The majority of respondents gave the poster props for her resilience and weighed in with comparable experiences.  One divorcee shared her tale, which involved a US Navy career sailor. 

  • She agreed not to pursue his pension if he paid child support. 
  • Instead, he tried to grab half of her 401-K, which contained a measly $500. 
  • The judge cited a circuit court ruling that she was entitled to a percentage of his pension based on every year of their marriage (13).
  • The sailor refused to pay when he retired, forcing her to garnish the retirement funds.. 

In the opposite camp, one man expressed skepticism. He inquired about why the poster didn’t pursue the 401-K from the start, why the judge recalculated child support when his visitation time increased, and why she kept collecting support after she was married if she was aware it was an overpayment. 
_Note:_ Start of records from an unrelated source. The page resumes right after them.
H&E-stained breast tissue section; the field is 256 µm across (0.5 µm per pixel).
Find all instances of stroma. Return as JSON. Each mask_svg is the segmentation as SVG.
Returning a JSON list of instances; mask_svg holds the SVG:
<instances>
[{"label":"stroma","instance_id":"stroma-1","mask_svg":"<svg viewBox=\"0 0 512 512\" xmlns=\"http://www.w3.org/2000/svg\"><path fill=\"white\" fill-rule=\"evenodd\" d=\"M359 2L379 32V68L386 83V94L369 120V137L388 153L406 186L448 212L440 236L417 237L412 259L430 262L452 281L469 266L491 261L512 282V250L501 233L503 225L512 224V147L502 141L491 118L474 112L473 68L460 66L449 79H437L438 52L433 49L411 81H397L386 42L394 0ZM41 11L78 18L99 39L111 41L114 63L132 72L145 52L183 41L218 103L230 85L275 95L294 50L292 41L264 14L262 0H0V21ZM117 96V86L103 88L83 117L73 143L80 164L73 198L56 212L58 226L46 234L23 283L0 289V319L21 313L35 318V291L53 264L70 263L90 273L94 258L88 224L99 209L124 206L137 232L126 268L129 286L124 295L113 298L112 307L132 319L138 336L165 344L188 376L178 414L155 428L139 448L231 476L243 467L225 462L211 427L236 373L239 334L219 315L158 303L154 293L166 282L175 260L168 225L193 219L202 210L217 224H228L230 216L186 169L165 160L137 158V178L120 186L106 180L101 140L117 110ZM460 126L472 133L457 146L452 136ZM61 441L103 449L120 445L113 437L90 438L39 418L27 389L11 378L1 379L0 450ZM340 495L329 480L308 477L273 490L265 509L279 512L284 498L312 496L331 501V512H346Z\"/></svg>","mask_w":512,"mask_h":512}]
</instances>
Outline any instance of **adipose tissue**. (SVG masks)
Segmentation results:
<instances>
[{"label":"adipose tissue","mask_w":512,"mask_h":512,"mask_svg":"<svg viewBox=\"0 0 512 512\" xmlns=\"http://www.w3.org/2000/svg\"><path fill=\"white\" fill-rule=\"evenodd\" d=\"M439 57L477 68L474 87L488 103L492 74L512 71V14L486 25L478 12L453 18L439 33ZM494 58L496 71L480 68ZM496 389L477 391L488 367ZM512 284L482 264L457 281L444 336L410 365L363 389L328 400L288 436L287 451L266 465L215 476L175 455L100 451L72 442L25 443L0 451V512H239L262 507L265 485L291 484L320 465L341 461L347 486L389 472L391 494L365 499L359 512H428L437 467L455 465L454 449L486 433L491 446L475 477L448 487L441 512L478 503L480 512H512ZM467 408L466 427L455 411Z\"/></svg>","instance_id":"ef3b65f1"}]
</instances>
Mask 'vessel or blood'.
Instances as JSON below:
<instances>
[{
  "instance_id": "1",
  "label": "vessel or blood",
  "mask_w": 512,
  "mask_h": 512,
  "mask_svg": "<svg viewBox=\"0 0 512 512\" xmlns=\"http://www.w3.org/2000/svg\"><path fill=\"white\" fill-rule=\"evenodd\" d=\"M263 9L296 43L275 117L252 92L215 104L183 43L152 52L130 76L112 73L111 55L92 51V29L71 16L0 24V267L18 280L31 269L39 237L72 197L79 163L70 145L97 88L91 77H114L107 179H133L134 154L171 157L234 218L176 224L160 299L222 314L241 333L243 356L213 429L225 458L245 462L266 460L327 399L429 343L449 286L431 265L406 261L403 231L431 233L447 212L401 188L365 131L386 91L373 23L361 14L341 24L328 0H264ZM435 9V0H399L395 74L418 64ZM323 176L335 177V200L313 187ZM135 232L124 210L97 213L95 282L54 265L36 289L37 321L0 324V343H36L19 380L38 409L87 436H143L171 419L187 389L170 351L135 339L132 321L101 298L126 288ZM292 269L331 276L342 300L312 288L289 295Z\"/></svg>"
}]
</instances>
The poster explained that:

  • The retirement account was reserved for judgment, leaving it available for her to file for it at her discretion.
  • The child support recalculation was due to extracurriculars for the kids, equating to a net extra $20 per month.
  • The judge admitted that leaving the box regarding termination of spousal support upon remarriage unchecked was a clerical oversight and not the poster’s fault. 

While divorce is never easy, undertaking it is a serious proposition, so strategizing for it should be conducted with the same meticulousness as portfolio management for one’s retirement or any other large financial impact situation.